Gea tampak menggeleng pelan menanggapi cerita Natasha tersebut.

***

Malam beranjak naik, Jordan telah terlelap di sisi ranjang dengan kondisinya yang berangsur tenang. Natasha lantas keluar dari kamar menemui Diego yang duduk di ruang tamu. Laki-laki itu tidak menampakkan gelagat akan pulang ke rumahnya, usai membereskan insiden menjelang sore, tadi.

Dengan hati berdebar, Natasha duduk berhadapan dengan Diego yang hanya terpisah oleh meja.

"Tenanglah! Aku sudah mengurus semuanya di kantor polisi. Dia tidak akan berani mengganggumu dan anak kita lagi." Diego tampak tersenyum ke arah Natasha yang mencoba membenahi letak duduknya. Padahal wanita itu sudah dalam posisi yang benar.

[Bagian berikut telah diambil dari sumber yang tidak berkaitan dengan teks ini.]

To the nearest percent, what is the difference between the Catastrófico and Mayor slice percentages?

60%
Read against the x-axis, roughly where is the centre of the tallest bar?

Hanya saja, Natasha merasa canggung sehingga ia tampak salah tingkah.

Rintik hujan mulai turun terdengar dari luar. Natasha beranjak dari duduk dan berlari menuju kamar untuk menyelimuti tubuh sang anak agar tidak kedinginan. Maklum, udara yang merangsek ke dalam rumah terasa begitu dingin.

Natasha yang masih duduk di sisi ranjang tersentak begitu melihat Diego menyusul ke kamar sang anak. Natasha tampak salah tingkah, saat lelaki yang menjadi orang nomor satu di perusahaan property itu terus menatapnya sedemikian rupa. Diego yang melipat kedua tangan di depan dada, berdiri tidak jauh dari Natasha.

"Jangan memandangi saya seperti itu, Tuan! Saya malu," ujar Natasha yang beranjak berdiri kemudian menghampiri lemari pakaian.

Diego tampak berjalan mendekati Natasha yang masih berdiri di sisi lemari kayu, di sudut ruangan. Wanita itu kemudian membalikkan badan dan batinnya gugup seketika. Raut wajah yang masih mengguratkan aura ayu dan sederhana itu menggenggam erat gagang pintu lemari.

Tubuh Natasha gemetar, dadanya pun berdebar tak keruan saat Diego hampir tak ada jarak, berdiri di depannya. Tangan kekar laki-laki itu menggenggam wajah Natasha, kemudian mencondongkan wajah. Seketika, Natasha memejamkan mata.